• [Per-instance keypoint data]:
----
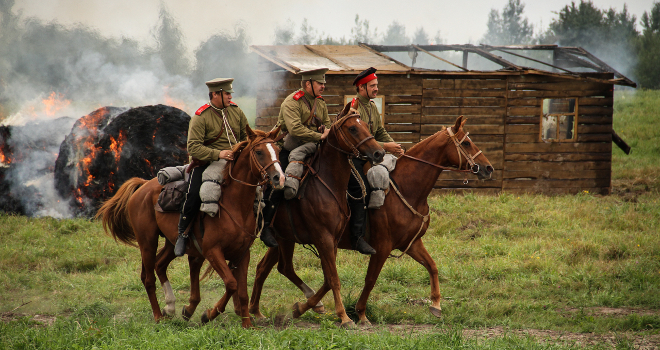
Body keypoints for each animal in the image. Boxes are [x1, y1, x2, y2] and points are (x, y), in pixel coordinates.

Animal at [96, 126, 284, 328]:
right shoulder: (212, 251)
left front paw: (247, 324)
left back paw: (170, 306)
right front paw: (208, 314)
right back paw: (158, 316)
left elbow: (241, 291)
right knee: (148, 277)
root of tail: (143, 186)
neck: (234, 204)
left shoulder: (242, 254)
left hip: (172, 242)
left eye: (277, 150)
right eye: (259, 152)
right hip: (147, 242)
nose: (279, 178)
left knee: (159, 265)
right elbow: (231, 284)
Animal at [250, 115, 492, 326]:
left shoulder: (411, 243)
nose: (488, 168)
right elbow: (367, 279)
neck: (406, 188)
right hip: (288, 240)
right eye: (467, 142)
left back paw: (258, 310)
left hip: (284, 240)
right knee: (281, 268)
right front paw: (359, 313)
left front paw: (436, 306)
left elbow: (432, 267)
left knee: (267, 268)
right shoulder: (380, 247)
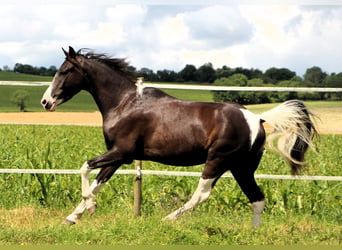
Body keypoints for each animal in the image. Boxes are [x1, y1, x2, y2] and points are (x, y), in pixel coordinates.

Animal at [41, 46, 316, 227]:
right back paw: (253, 233)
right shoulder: (118, 157)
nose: (46, 102)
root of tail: (257, 119)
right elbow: (98, 182)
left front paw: (89, 207)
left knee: (202, 194)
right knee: (257, 199)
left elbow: (85, 167)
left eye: (65, 71)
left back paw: (168, 219)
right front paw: (73, 217)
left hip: (217, 161)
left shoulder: (121, 152)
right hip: (241, 168)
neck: (124, 103)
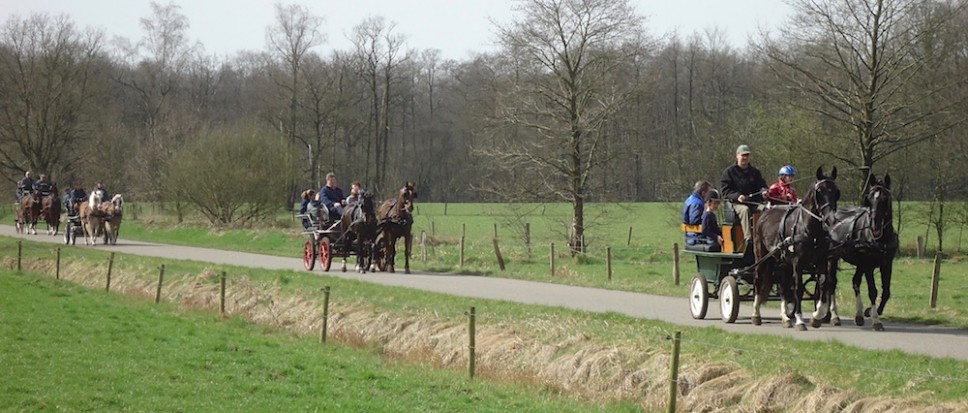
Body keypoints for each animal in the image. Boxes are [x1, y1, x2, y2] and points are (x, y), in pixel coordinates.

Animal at [748, 166, 840, 330]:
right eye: (820, 191)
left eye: (836, 191)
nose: (831, 219)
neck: (809, 229)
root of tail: (766, 212)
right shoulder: (798, 262)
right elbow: (798, 288)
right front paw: (800, 320)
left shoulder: (822, 260)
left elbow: (823, 284)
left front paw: (817, 316)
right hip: (762, 257)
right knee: (758, 279)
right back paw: (756, 315)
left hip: (783, 262)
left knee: (783, 287)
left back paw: (785, 318)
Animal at [828, 172, 896, 330]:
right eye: (869, 199)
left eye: (885, 199)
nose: (875, 226)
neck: (880, 239)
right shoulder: (868, 266)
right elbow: (873, 291)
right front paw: (876, 320)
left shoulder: (887, 264)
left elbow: (886, 291)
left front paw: (869, 311)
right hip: (832, 258)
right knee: (831, 283)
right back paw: (833, 316)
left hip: (859, 263)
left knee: (855, 282)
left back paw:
----
• [TASK DESCRIPTION]:
Only the pictures may be dropped; print every record exactly as given.

• [SOLUTION TO THIS PROBLEM]:
Body keypoints for each animal in the image. Boxes are [x1, y1, x2, y2] and points are (x, y), in pixel coordinates.

Animal at [96, 126, 284, 328]:
right shoulder: (212, 251)
left front paw: (247, 324)
left back paw: (170, 306)
right front paw: (208, 314)
right back paw: (158, 316)
left elbow: (241, 291)
right knee: (148, 277)
root of tail: (143, 186)
neck: (234, 204)
left shoulder: (242, 254)
left hip: (172, 242)
left eye: (277, 150)
right eye: (259, 152)
right hip: (147, 242)
nose: (279, 178)
left knee: (159, 265)
right elbow: (231, 284)
Animal at [250, 115, 492, 326]:
left shoulder: (411, 243)
nose: (488, 168)
right elbow: (367, 279)
neck: (406, 188)
right hip: (288, 240)
right eye: (467, 142)
left back paw: (258, 310)
left hip: (284, 240)
right knee: (281, 268)
right front paw: (359, 313)
left front paw: (436, 306)
left elbow: (432, 267)
left knee: (267, 268)
right shoulder: (380, 247)
Body keypoints for each animal in the image. Boxes are [x1, y1, x2, y2] and points are (x, y), in pixel coordinates.

Animal at [41, 46, 316, 227]:
right back paw: (253, 233)
right shoulder: (118, 157)
nose: (46, 102)
root of tail: (257, 119)
right elbow: (98, 182)
left front paw: (89, 207)
left knee: (202, 194)
right knee: (257, 199)
left elbow: (85, 167)
left eye: (65, 71)
left back paw: (168, 219)
right front paw: (73, 217)
left hip: (217, 161)
left shoulder: (121, 152)
right hip: (241, 168)
neck: (124, 103)
Body keypoints for each animal in the image. Boxes are [x1, y1, x2, y2] and points are (x, y), in pixel coordinates.

Animal at [748, 166, 840, 330]:
right eye: (820, 191)
left eye: (836, 191)
nose: (831, 219)
neck: (809, 229)
root of tail: (766, 212)
right shoulder: (798, 262)
right elbow: (798, 288)
right front paw: (800, 320)
left shoulder: (822, 260)
left elbow: (823, 284)
left front paw: (817, 316)
right hip: (762, 257)
right knee: (758, 279)
right back paw: (756, 315)
left hip: (783, 262)
left knee: (783, 287)
left back paw: (785, 318)
Animal at [828, 172, 896, 330]:
right eye: (869, 199)
left eye: (885, 199)
nose: (875, 226)
neck: (880, 239)
right shoulder: (868, 266)
right elbow: (873, 291)
right front paw: (876, 320)
left shoulder: (887, 264)
left elbow: (886, 291)
left front paw: (869, 311)
right hip: (832, 258)
right knee: (831, 283)
right back paw: (833, 316)
left hip: (859, 263)
left knee: (855, 282)
left back paw:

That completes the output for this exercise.